Page-level text extractions:
__________
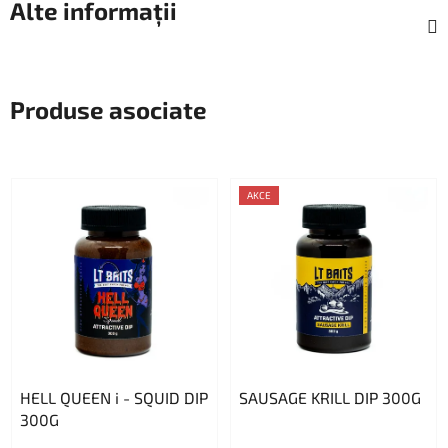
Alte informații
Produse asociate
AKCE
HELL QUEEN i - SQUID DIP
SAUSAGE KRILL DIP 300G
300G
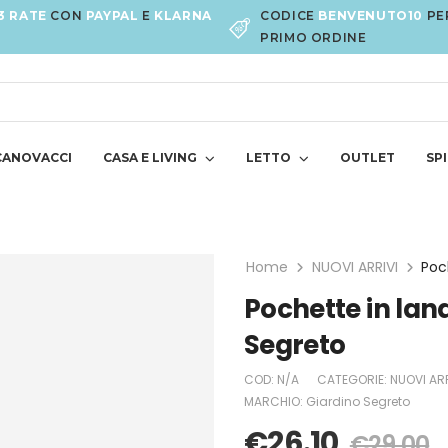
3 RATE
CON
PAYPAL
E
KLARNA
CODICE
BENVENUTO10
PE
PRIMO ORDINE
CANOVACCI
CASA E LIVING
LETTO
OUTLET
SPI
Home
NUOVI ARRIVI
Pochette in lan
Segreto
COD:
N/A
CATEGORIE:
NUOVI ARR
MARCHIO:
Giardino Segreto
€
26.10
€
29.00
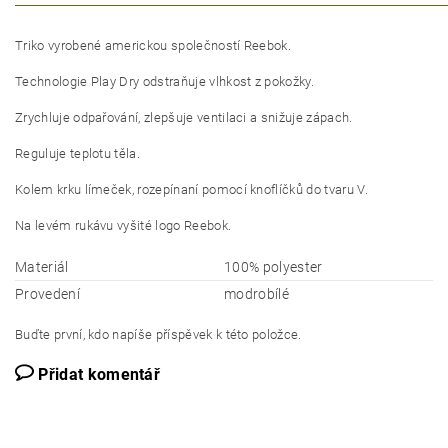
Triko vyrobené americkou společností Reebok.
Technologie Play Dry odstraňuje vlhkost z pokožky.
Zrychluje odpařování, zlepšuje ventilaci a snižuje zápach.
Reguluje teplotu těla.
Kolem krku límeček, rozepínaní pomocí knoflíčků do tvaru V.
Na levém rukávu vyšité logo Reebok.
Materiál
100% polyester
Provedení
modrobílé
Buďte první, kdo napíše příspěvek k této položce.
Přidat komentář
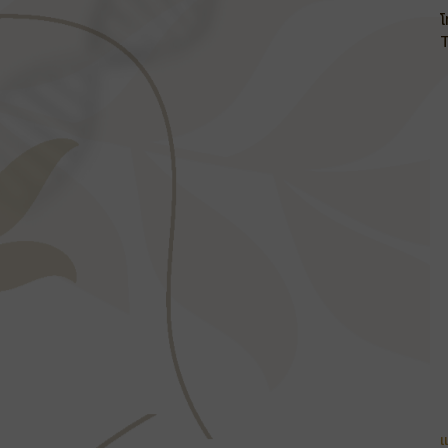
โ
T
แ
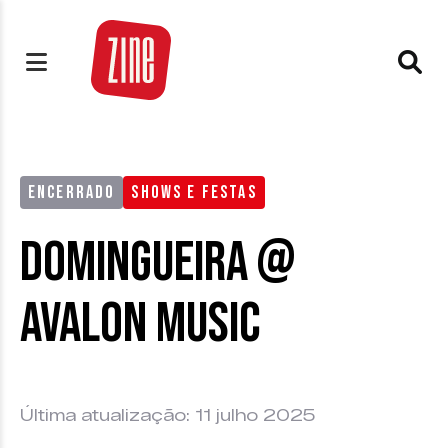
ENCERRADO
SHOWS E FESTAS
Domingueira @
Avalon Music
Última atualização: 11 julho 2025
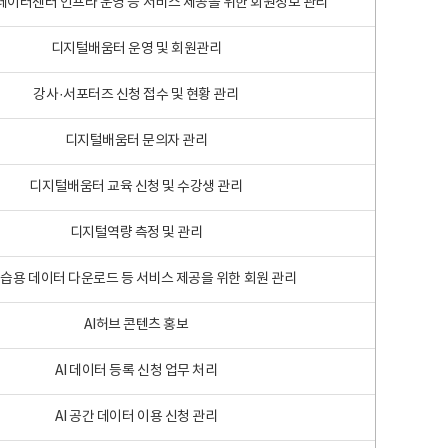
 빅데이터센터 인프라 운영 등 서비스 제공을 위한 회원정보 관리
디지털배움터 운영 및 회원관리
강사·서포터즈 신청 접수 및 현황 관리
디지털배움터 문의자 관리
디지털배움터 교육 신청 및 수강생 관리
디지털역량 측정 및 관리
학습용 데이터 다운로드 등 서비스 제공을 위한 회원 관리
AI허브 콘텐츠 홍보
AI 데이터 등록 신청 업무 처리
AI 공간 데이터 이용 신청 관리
__________
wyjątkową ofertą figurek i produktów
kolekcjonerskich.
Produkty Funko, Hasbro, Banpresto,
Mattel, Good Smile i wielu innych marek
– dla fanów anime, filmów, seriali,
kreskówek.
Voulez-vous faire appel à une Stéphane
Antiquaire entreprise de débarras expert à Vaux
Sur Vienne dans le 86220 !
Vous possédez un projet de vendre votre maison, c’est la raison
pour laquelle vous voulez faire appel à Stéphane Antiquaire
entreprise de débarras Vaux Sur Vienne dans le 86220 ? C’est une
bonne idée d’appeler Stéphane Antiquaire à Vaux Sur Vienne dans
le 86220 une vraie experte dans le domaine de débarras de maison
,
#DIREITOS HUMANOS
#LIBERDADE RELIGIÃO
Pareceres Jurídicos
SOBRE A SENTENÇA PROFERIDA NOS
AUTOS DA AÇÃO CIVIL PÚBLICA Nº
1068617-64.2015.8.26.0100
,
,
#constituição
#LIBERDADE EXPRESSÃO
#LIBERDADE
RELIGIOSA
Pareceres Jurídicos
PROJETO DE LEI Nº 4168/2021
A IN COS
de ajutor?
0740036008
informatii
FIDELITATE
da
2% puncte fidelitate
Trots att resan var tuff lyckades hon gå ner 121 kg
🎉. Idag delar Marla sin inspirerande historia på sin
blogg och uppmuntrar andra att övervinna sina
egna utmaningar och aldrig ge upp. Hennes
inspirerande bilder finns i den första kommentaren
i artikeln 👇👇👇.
__________
→ Exercise
State how many lines in the data include the string "LIBERDADE". Nothing else belongs in the reply.

→ Written reply
3